**TASK BRIEF**: Give back exactly the lines of the material below that start at the one holding "left shoulder: (471, 400)" and end at the last line, minus the pictures.

**LISTED ENTRIES**:

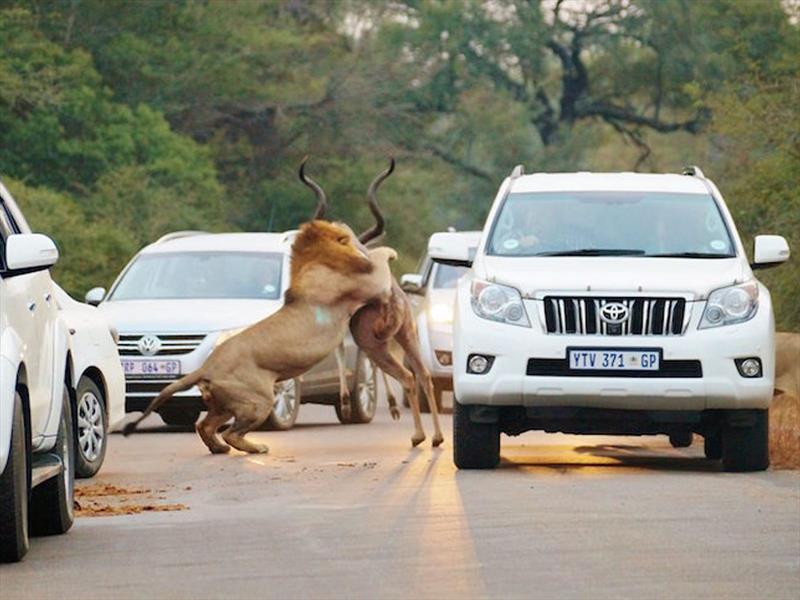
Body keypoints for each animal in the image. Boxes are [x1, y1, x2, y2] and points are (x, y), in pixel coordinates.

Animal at [298, 158, 444, 446]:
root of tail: (392, 300)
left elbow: (340, 351)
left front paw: (345, 404)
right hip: (405, 335)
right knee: (424, 375)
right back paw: (436, 438)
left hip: (374, 341)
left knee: (407, 376)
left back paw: (417, 436)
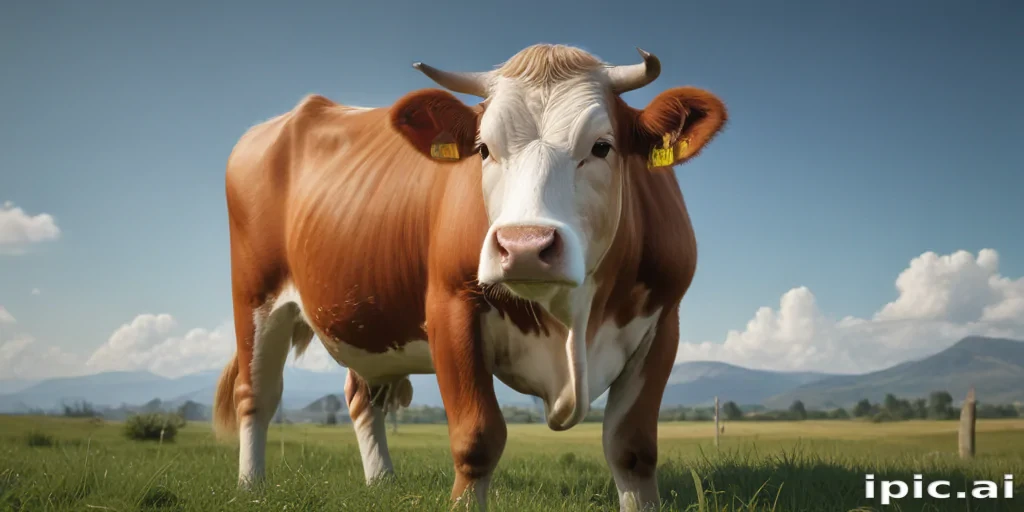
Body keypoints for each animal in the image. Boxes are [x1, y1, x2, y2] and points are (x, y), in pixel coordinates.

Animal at [213, 43, 727, 511]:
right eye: (483, 149)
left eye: (602, 146)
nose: (524, 246)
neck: (572, 321)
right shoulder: (450, 303)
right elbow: (477, 438)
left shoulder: (665, 319)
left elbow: (632, 448)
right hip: (254, 294)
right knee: (256, 394)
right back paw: (250, 488)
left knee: (362, 397)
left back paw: (381, 483)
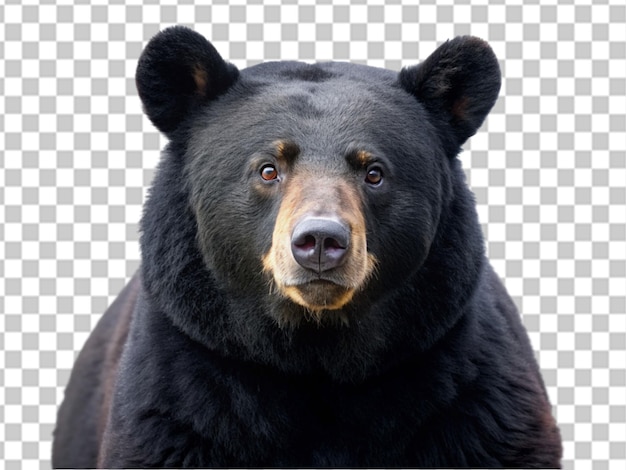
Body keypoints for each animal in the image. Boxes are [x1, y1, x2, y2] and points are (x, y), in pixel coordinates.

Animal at [52, 27, 560, 468]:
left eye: (374, 172)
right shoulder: (179, 397)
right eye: (268, 169)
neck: (315, 358)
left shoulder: (471, 400)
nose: (320, 241)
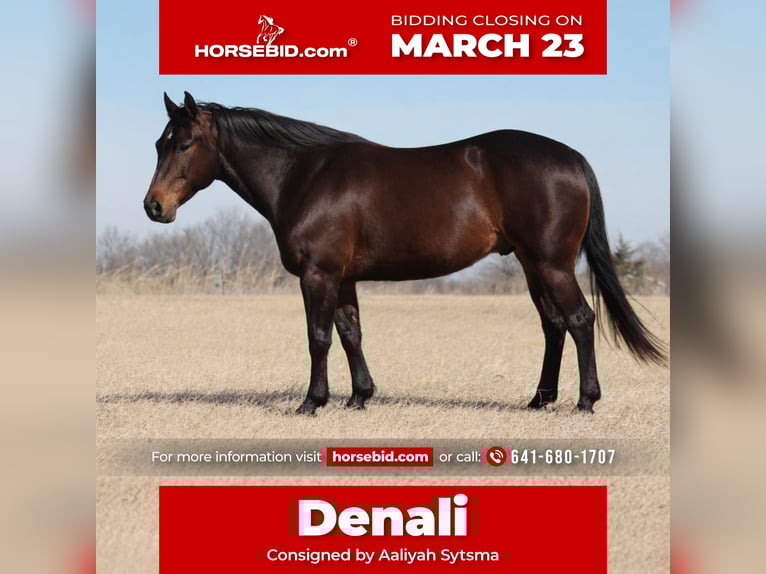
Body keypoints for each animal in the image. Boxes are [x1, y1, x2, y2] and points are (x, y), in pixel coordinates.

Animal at [144, 92, 667, 415]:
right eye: (158, 144)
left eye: (184, 144)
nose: (154, 206)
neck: (303, 175)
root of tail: (571, 157)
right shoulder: (343, 278)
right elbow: (350, 333)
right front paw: (360, 397)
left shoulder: (318, 274)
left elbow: (318, 337)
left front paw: (312, 402)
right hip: (530, 263)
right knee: (553, 325)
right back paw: (539, 400)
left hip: (552, 263)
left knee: (579, 320)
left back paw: (585, 400)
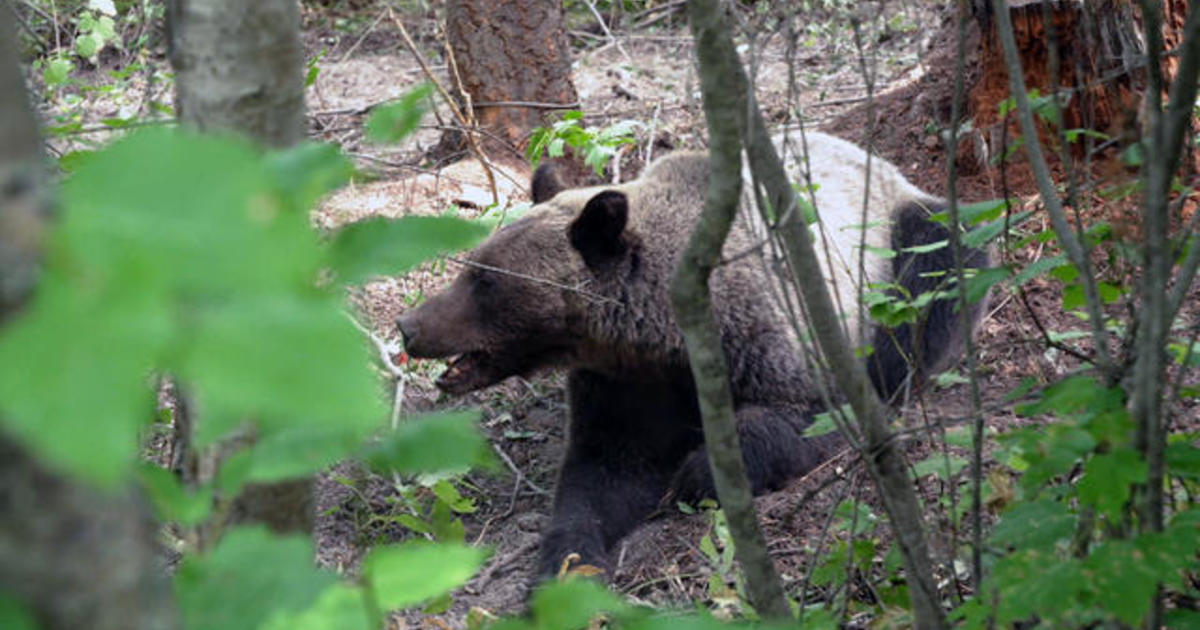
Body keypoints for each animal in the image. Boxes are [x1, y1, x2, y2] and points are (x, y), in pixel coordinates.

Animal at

**SOLUTION BELOW**:
left shoulder: (471, 400)
nose: (320, 241)
Body keypoints for each animal in the image. Boxes are [x1, y1, x2, y2] and points are (x, y), in pixel coordinates.

Animal at [144, 92, 667, 415]:
right eye: (158, 144)
left eye: (184, 144)
nose: (154, 206)
neck: (303, 175)
root of tail: (571, 157)
right shoulder: (343, 278)
right elbow: (350, 333)
right front paw: (360, 397)
left shoulder: (318, 274)
left elbow: (318, 337)
left front paw: (312, 402)
right hip: (530, 263)
right knee: (553, 325)
right back paw: (539, 400)
left hip: (552, 263)
left knee: (579, 320)
left back paw: (585, 400)
Body keypoints for each animal in the image. Boxes are [x1, y1, x2, y2] and points are (x, y), in pixel coordinates.

Animal at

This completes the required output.